Employment & Careers in Construction
Top Construction careers: Which Jobs Pay the Most?
Working in construction can be intense and arduous - and bring opportunities to find rewarding and high-paying jobs. Finding and taking these opportunities can be tricky - but the best construction positions may become available only after you put time in as a trainee.
While some roles require academic qualifications, or a completed apprenticeship - many top construction careers begin in entry-level or labourer positions.
Check out our list of the best-paid construction jobs - and set yourself on the right track to a successful career...
Construction Supervisor: responsible for project planning, organizing and obtaining materials and arranging personnel. Supervisors are present at every level of a construction project: from the planning stages, contact with contractors, equipment and material logistics - right through to the completion of building work. The job is demanding and may require an academic qualification, although many supervisors work their way up through hands-on experience.
Line Supervisor: a narrower and more specialised appointment than the construction supervisor, the line supervisor is responsible for managing skilled workers on the building site, like plumbers, joiners and electricians. The role requires technical and mathematical abilities: line supervisors must be able to understand plans, manage schedules and co-ordinate with management personnel.
Carpenters: a diverse, essential construction job as old as it is valuable. Carpenters may be involved in projects in minor or major capacities: constructing building frames, complementing structural work or adding finishing touches, like installing cabinets or hanging doors. Apprenticeships are vital, but time spent learning the discipline is worthwhile since almost every size construction project will require a carpenter.
Electricians: highly-skilled and accredited, like carpenters, electricians are essential in all types of modern construction projects. Electricians could be expected to oversee an entire building's electrical installation, or work only one some small aspect of it - such as safely running wiring behind walls. Vocational training is a necessity for electricians since the trade is strictly governed by safety standards.
Plumbers: most plumbing careers being with apprenticeships and require multi-disciplinary skill. A plumber's vocabulary extends beyond piping and duct-work - to soldering, welding and electrical installation. Plumbers, like electricians, must meet strictly-enforced accreditation standards and be flexible enough to deal with a huge range of jobs - from drainage, waste disposal and gas central heating.

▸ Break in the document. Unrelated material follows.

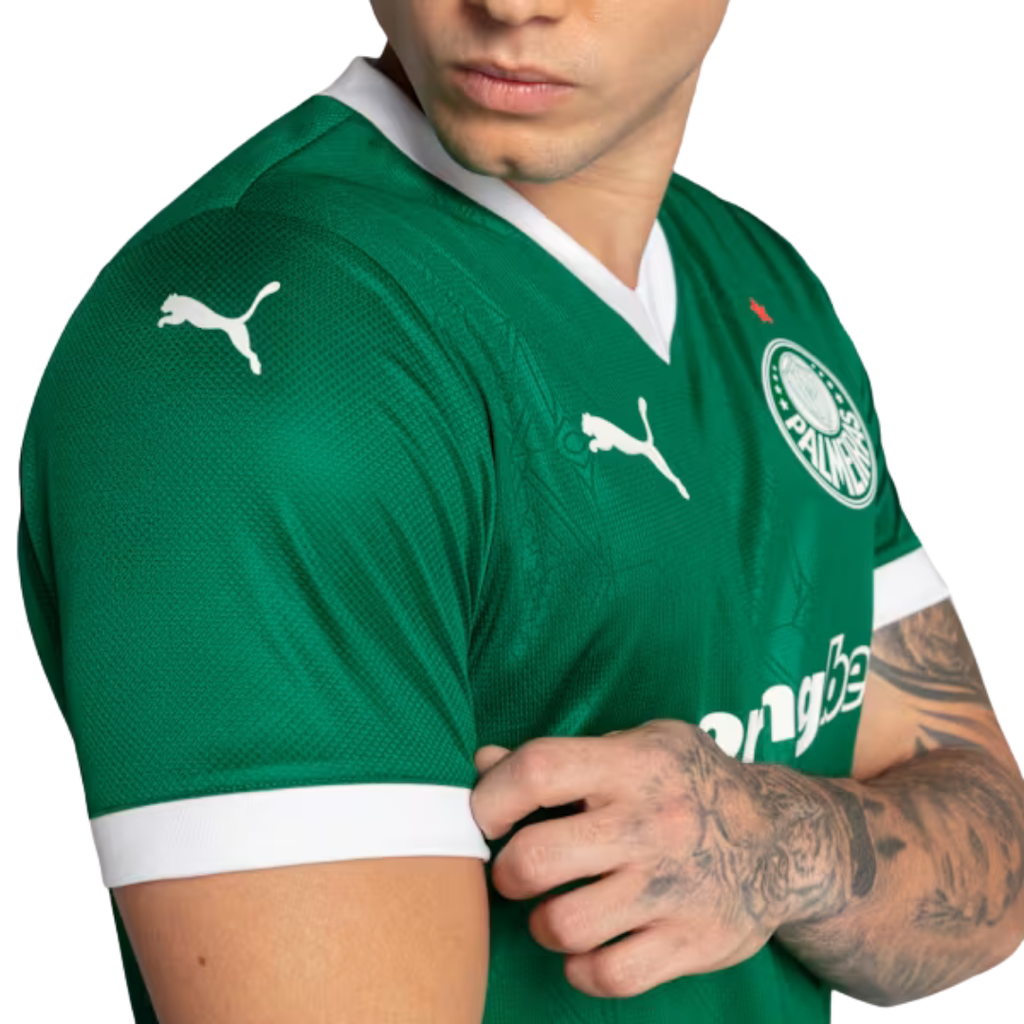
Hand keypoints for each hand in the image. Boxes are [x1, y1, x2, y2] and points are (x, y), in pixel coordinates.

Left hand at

Equipment operators: from forklifts and bulldozers to excavators and cranes, many pieces of hardware and heavy machinery on a building site require skilled operators. These individuals are necessary to move and manipulate materials - essentially, making the project happen. While you may need to go through some sort of formal training or apprenticeship, qualified equipment operators are a valuable resource in every part of the industry.
The path to success...
Finding a high-paying area of the industry, which suits your ambitions, is really only the first step on a long road. Construction is notoriously competitive: you'll need to show aptitude and demonstrate a strong work ethic. Since most construction careers begin with some sort of vocational training, impressing both clients and employers in your early years as a professional will be vital in determining your career's future success.